Il Papero non ebbe la reazione che l'altro si aspettava: "Una cosa che farà epoca, non era mai successo in un Tribunale", fischiò, accelerando per allontanarsi il più velocemente possibile. O Giappone rimase sulle scale, a guardarlo attraversare la strada verso il deposito dei taxi. Si sentiva perduto. Il boss avrebbe fatto ammazzare anche lui? Che sapeva esattamente delle trame ordite da lui e dal povero Manulè? Che fare?
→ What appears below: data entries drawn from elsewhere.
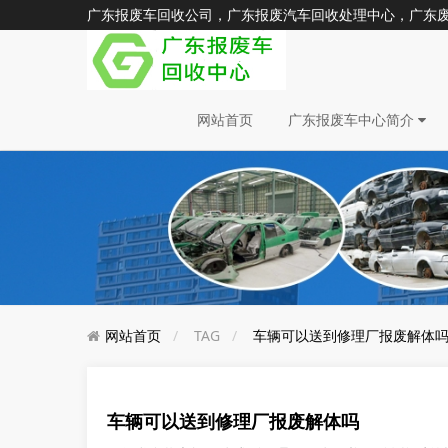
广东报废车回收公司，广东报废汽车回收处理中心，广东废旧汽车
网站首页
广东报废车中心简介
网站首页
TAG
车辆可以送到修理厂报废解体
车辆可以送到修理厂报废解体吗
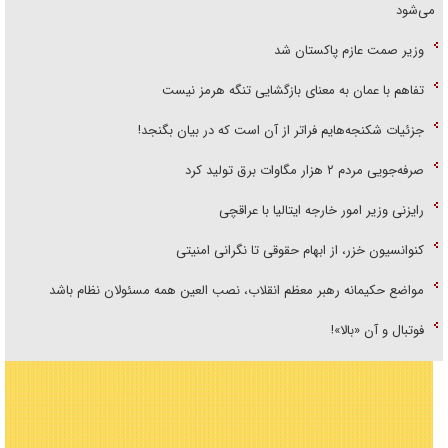
می‌شود
وزیر صمت عازم پاکستان شد
تفاهم با عمان به معنای بازگشایی تنگه هرمز نیست
جزئیات شکنجه‌هایم فراتر از آن است که در بیان بگنجد!
صرفه‌جویی مردم ۲ هزار مگاوات برق تولید کرد
رایزنی وزیر امور خارجه ایتالیا با عراقچی
کنوانسیون خزر، از ابهام حقوقی تا نگرانی امنیتی
مواضع حکیمانه رهبر معظم انقلاب، نصب العین همه مسئولان نظام باشد
فوتبال و آن «بالا»!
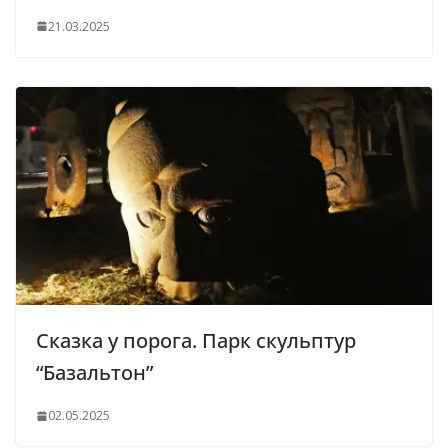
21.03.2025
Сказка у порога. Парк скульптур
“Базальтон”
02.05.2025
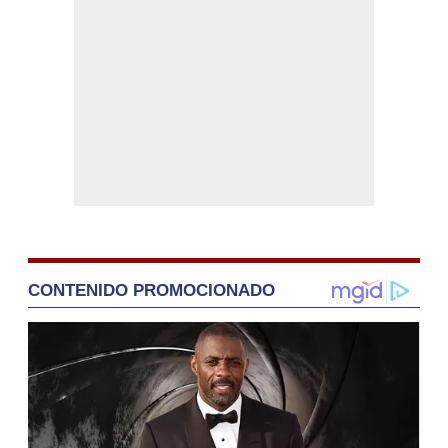
CONTENIDO PROMOCIONADO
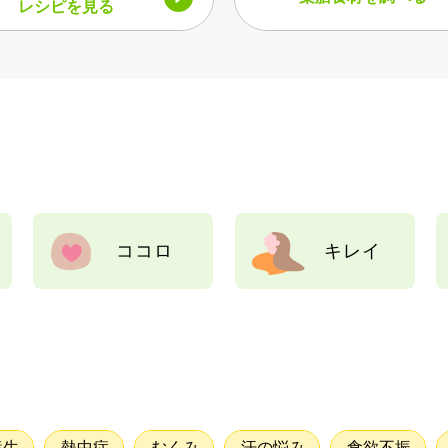
レシピを見る​
ココロ
キレイ
養生
熱中症
むくみ
汗の悩み
食欲不振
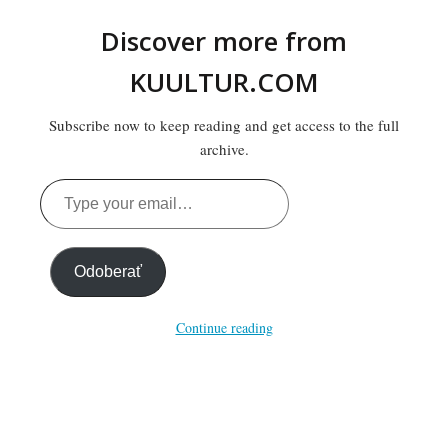
Discover more from
KUULTUR.COM
Subscribe now to keep reading and get access to the full
archive.
Type
your
email…
Odoberať
Continue reading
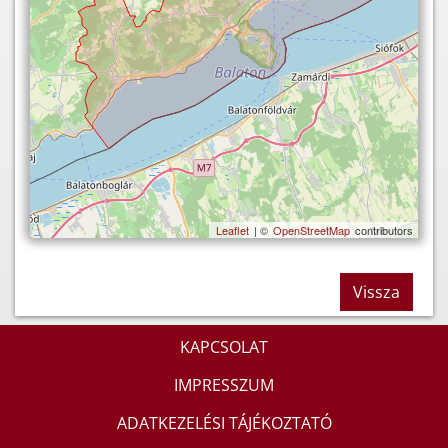
Leaflet
| ©
OpenStreetMap
contributors
Vissza
KAPCSOLAT
IMPRESSZUM
ADATKEZELÉSI TÁJÉKOZTATÓ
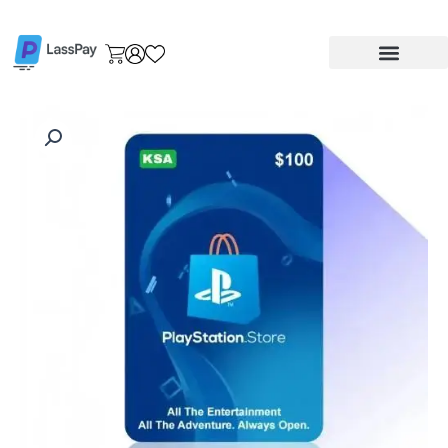
خطي
لى
لمحتوى
كمية
بطاقة
بلايستيشن
ستور
100
دولار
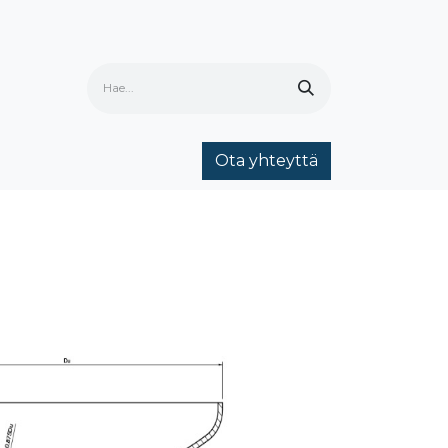
Ota yhteyttä
ria
Ota yhteyttä
Yhteystiedot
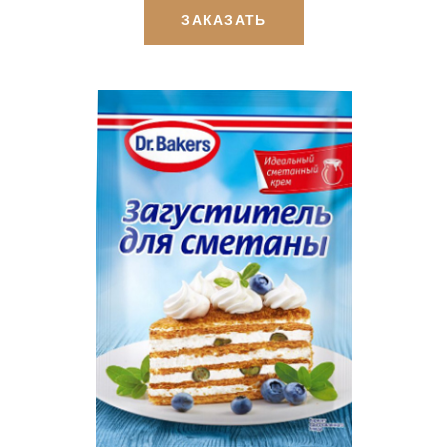
ЗАКАЗАТЬ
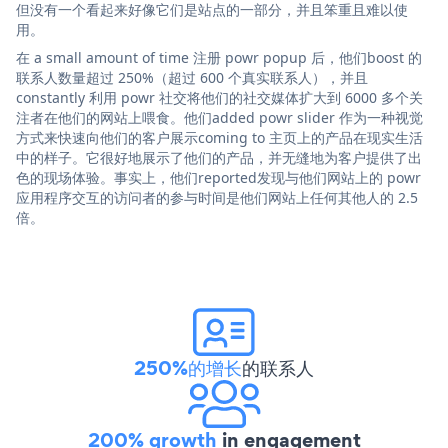
但没有一个看起来好像它们是站点的一部分，并且笨重且难以使
用。
在 a small amount of time 注册 powr popup 后，他们boost 的
联系人数量超过 250%（超过 600 个真实联系人），并且
constantly 利用 powr 社交将他们的社交媒体扩大到 6000 多个关
注者在他们的网站上喂食。他们added powr slider 作为一种视觉
方式来快速向他们的客户展示coming to 主页上的产品在现实生活
中的样子。它很好地展示了他们的产品，并无缝地为客户提供了出
色的现场体验。事实上，他们reported发现与他们网站上的 powr
应用程序交互的访问者的参与时间是他们网站上任何其他人的 2.5
倍。
250%的增长
的联系人
200% growth
in engagement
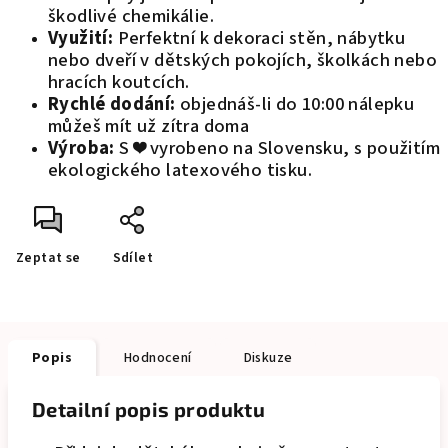
škodlivé chemikálie.
Využití:
Perfektní k dekoraci stěn, nábytku
nebo dveří v dětských pokojích, školkách nebo
hracích koutcích.
Rychlé dodání:
objednáš-li do 10:00 nálepku
můžeš mít už zítra doma
Výroba:
S ❤️ vyrobeno na Slovensku, s použitím
ekologického latexového tisku.
Zeptat se
Sdílet
Popis
Hodnocení
Diskuze
Detailní popis produktu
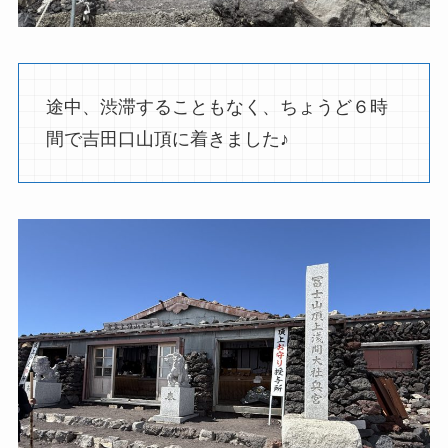
途中、渋滞することもなく、ちょうど６時
間で吉田口山頂に着きました♪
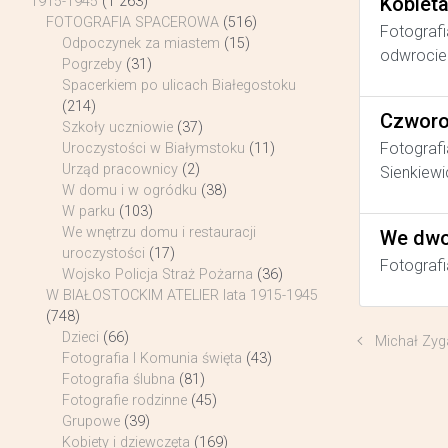
Kobiet
1915-1945
(1 263)
FOTOGRAFIA SPACEROWA
(516)
Fotografi
Odpoczynek za miastem
(15)
odwrocie 
Pogrzeby
(31)
Spacerkiem po ulicach Białegostoku
(214)
Czworo
Szkoły uczniowie
(37)
Fotografi
Uroczystości w Białymstoku
(11)
Urząd pracownicy
(2)
Sienkiewi
W domu i w ogródku
(38)
W parku
(103)
We wnętrzu domu i restauracji
We dwo
uroczystości
(17)
Fotografi
Wojsko Policja Straż Pożarna
(36)
W BIAŁOSTOCKIM ATELIER lata 1915-1945
(748)
Dzieci
(66)
Michał Zyg
Fotografia I Komunia święta
(43)
Fotografia ślubna
(81)
Fotografie rodzinne
(45)
Grupowe
(39)
Kobiety i dziewczęta
(169)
Stabilì che avrebbe dovuto eseguire alla perfezione l'ultimo ordine. Alla perfezione, non c'era altra possibilità. Salì su un taxi che aveva appena accompagnato un legale famoso e si perse nel traffico, mentre sul lato opposto del corridoio della Corte d'Assise il Camorra veniva bloccato dal maresciallo, che non voleva sentire ragioni, e portato in una stanzetta al piano terra, dove rimase a guardare le donne ingioiellate, a sentirne le voci senza poterne ascoltare il fiato, nervoso come una scimmia.
Il mondo del Tribunale s'era fermato e lui non l'aveva capito in tempo. Miiii, quanti carabinieri, e c'era pure il maggiore, quello con l'aria del primo della classe, con due telefoni alle orecchie, che lo fissò: "Tu facevi da palo, la complicità in omicidio è un brutto reato...".